What the task requires:
Arrange every line of the items below as a Markdown table with the columns "Row" and "Item line," numbering the rows in order and skipping blank lines. Leave the pictures out of the table.

Dataset extract:
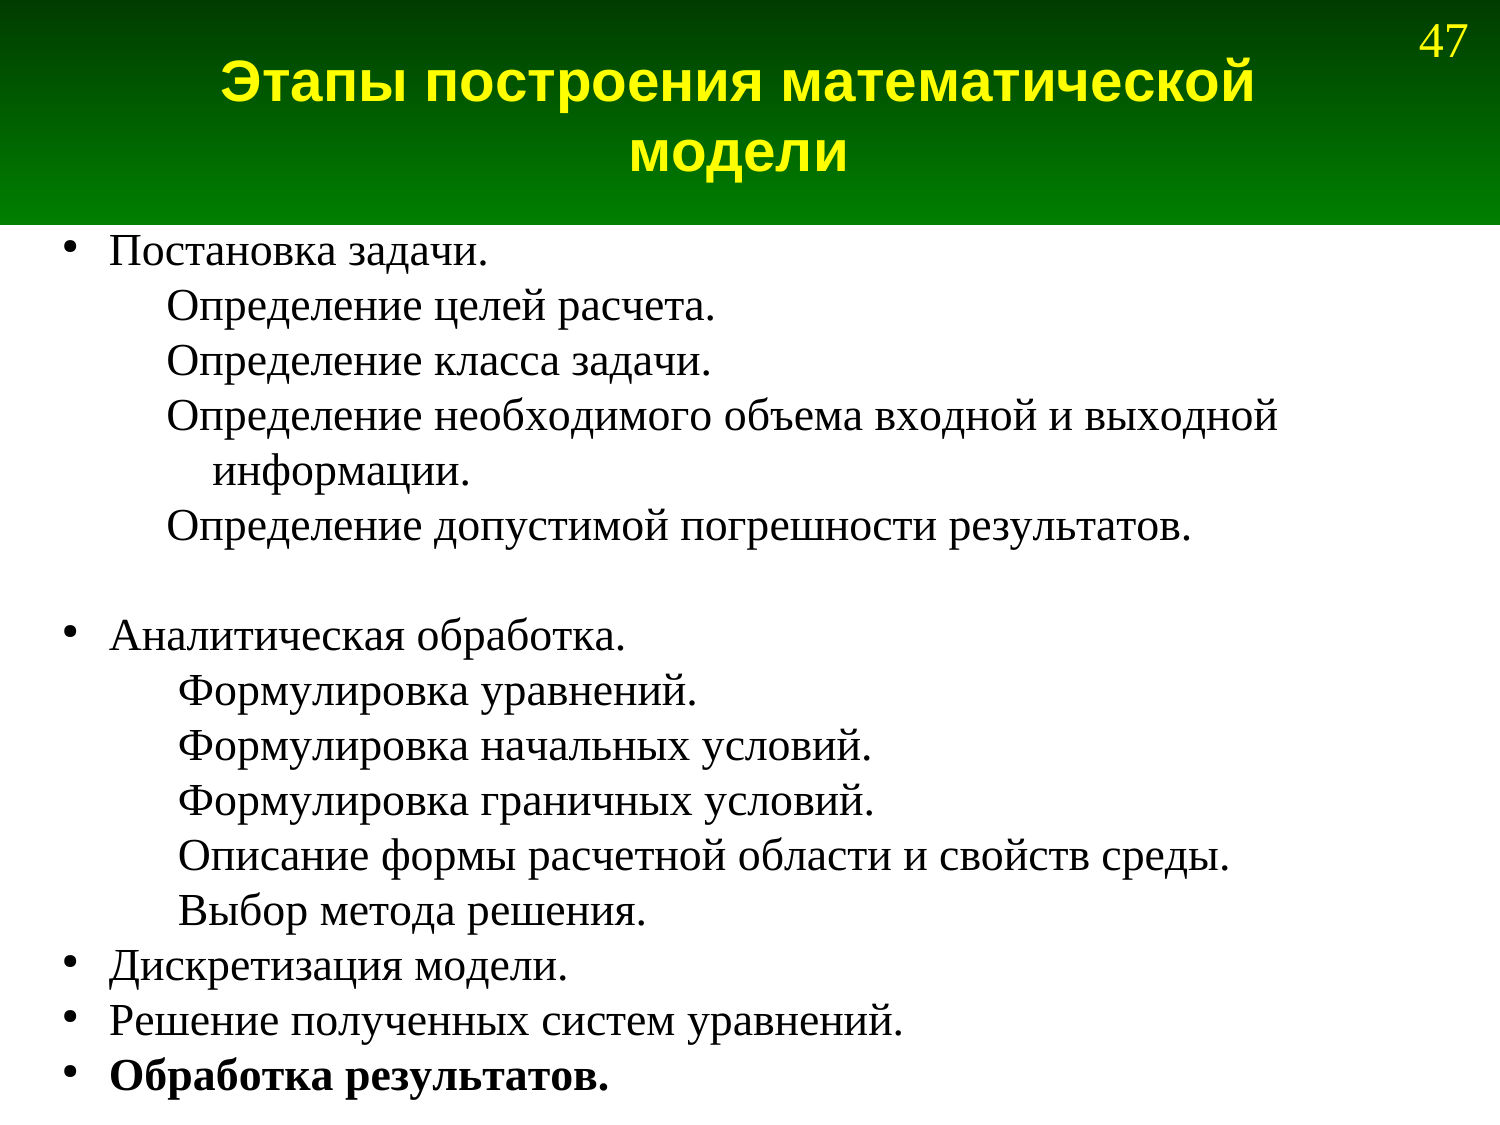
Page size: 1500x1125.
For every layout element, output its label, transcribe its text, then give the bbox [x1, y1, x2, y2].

title Этапы построения математической модели [88, 18, 1389, 207]
text_box Постановка задачи. Определение целей расчета. Определение класса задачи. Определение необходимого объема входной и выходной информации. Определение допустимой погрешности результатов. Аналитическая обработка. Формулировка уравнений. Формулировка начальных условий. Формулировка граничных условий. Описание формы расчетной области и свойств среды. Выбор метода решения. Дискретизация модели. Решение полученных систем уравнений. Обработка результатов. [47, 212, 1477, 1125]
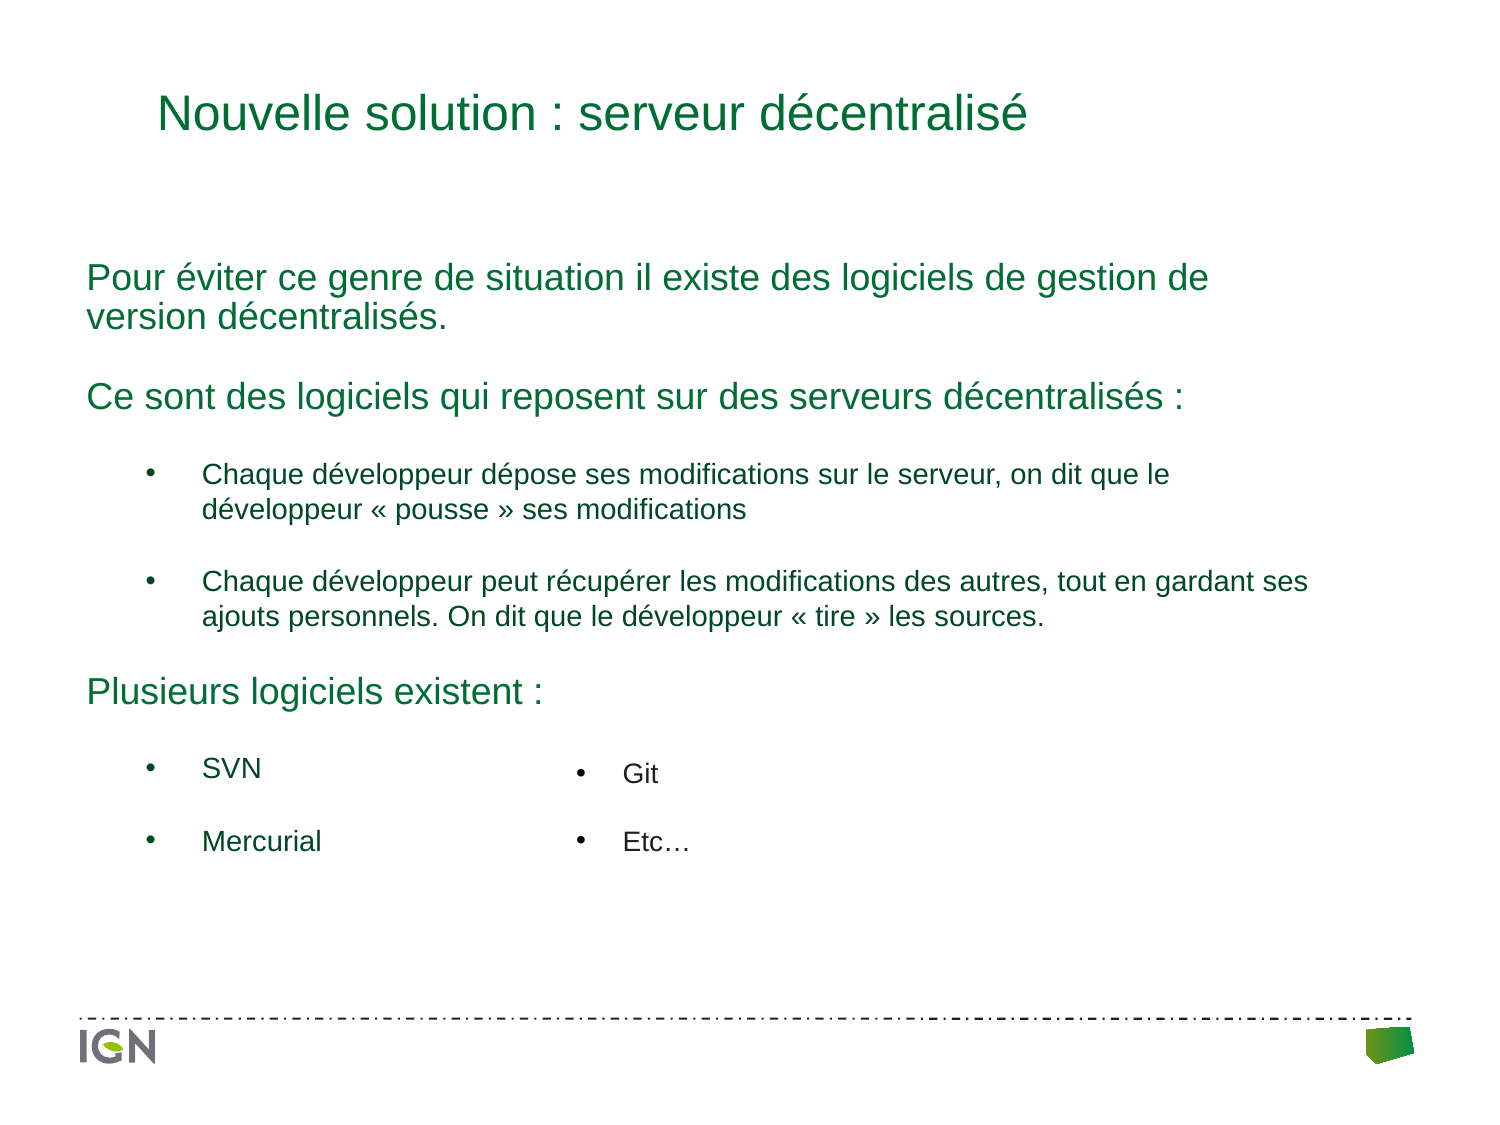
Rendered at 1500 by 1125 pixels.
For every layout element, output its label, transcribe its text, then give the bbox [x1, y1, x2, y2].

text_box Nouvelle solution : serveur décentralisé [142, 81, 1339, 141]
text_box Git Etc… [561, 748, 707, 865]
text_box Pour éviter ce genre de situation il existe des logiciels de gestion de version décentralisés. Ce sont des logiciels qui reposent sur des serveurs décentralisés : Chaque développeur dépose ses modifications sur le serveur, on dit que le développeur « pousse » ses modifications Chaque développeur peut récupérer les modifications des autres, tout en gardant ses ajouts personnels. On dit que le développeur « tire » les sources. Plusieurs logiciels existent : SVN Mercurial [71, 252, 1341, 1002]
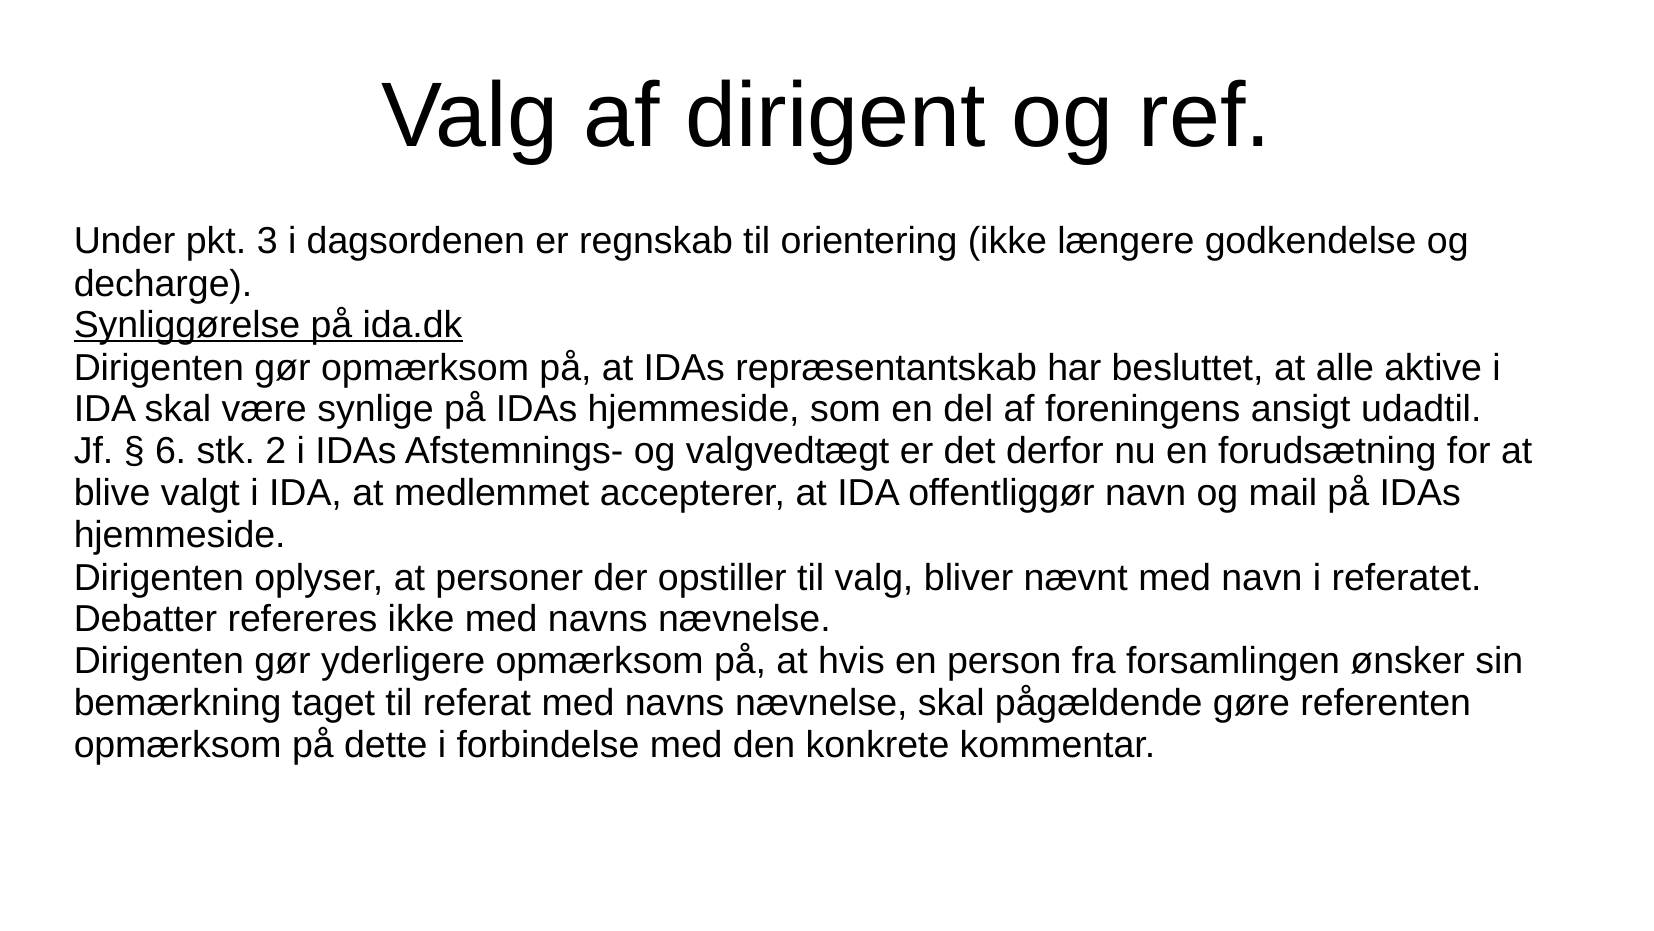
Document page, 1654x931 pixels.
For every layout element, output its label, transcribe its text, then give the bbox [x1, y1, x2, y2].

text_box Under pkt. 3 i dagsordenen er regnskab til orientering (ikke længere godkendelse og decharge). Synliggørelse på ida.dk Dirigenten gør opmærksom på, at IDAs repræsentantskab har besluttet, at alle aktive i IDA skal være synlige på IDAs hjemmeside, som en del af foreningens ansigt udadtil. Jf. § 6. stk. 2 i IDAs Afstemnings- og valgvedtægt er det derfor nu en forudsætning for at blive valgt i IDA, at medlemmet accepterer, at IDA offentliggør navn og mail på IDAs hjemmeside. Dirigenten oplyser, at personer der opstiller til valg, bliver nævnt med navn i referatet. Debatter refereres ikke med navns nævnelse. Dirigenten gør yderligere opmærksom på, at hvis en person fra forsamlingen ønsker sin bemærkning taget til referat med navns nævnelse, skal pågældende gøre referenten opmærksom på dette i forbindelse med den konkrete kommentar. [59, 212, 1571, 851]
title Valg af dirigent og ref. [82, 37, 1571, 193]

Solution for this exercise:
| Row | Item line |
|---|---|
| 1 | Page size: 1500x1125. |
| 2 | For every layout element, output its label, transcribe its text, then give the bbox [x1, y1, x2, y2]. |
| 3 | title Этапы построения математической модели [88, 18, 1389, 207] |
| 4 | text_box Постановка задачи. Определение целей расчета. Определение класса задачи. Определение необходимого объема входной и выходной информации. Определение допустимой погрешности результатов. Аналитическая обработка. Формулировка уравнений. Формулировка начальных условий. Формулировка граничных условий. Описание формы расчетной области и свойств среды. Выбор метода решения. Дискретизация модели. Решение полученных систем уравнений. Обработка результатов. [47, 212, 1477, 1125] |
| 5 | Rendered at 1500 by 1125 pixels. |
| 6 | For every layout element, output its label, transcribe its text, then give the bbox [x1, y1, x2, y2]. |
| 7 | text_box Nouvelle solution : serveur décentralisé [142, 81, 1339, 141] |
| 8 | text_box Git Etc… [561, 748, 707, 865] |
| 9 | text_box Pour éviter ce genre de situation il existe des logiciels de gestion de version décentralisés. Ce sont des logiciels qui reposent sur des serveurs décentralisés : Chaque développeur dépose ses modifications sur le serveur, on dit que le développeur « pousse » ses modifications Chaque développeur peut récupérer les modifications des autres, tout en gardant ses ajouts personnels. On dit que le développeur « tire » les sources. Plusieurs logiciels existent : SVN Mercurial [71, 252, 1341, 1002] |
| 10 | Document page, 1654x931 pixels. |
| 11 | For every layout element, output its label, transcribe its text, then give the bbox [x1, y1, x2, y2]. |
| 12 | text_box Under pkt. 3 i dagsordenen er regnskab til orientering (ikke længere godkendelse og decharge). Synliggørelse på ida.dk Dirigenten gør opmærksom på, at IDAs repræsentantskab har besluttet, at alle aktive i IDA skal være synlige på IDAs hjemmeside, som en del af foreningens ansigt udadtil. Jf. § 6. stk. 2 i IDAs Afstemnings- og valgvedtægt er det derfor nu en forudsætning for at blive valgt i IDA, at medlemmet accepterer, at IDA offentliggør navn og mail på IDAs hjemmeside. Dirigenten oplyser, at personer der opstiller til valg, bliver nævnt med navn i referatet. Debatter refereres ikke med navns nævnelse. Dirigenten gør yderligere opmærksom på, at hvis en person fra forsamlingen ønsker sin bemærkning taget til referat med navns nævnelse, skal pågældende gøre referenten opmærksom på dette i forbindelse med den konkrete kommentar. [59, 212, 1571, 851] |
| 13 | title Valg af dirigent og ref. [82, 37, 1571, 193] |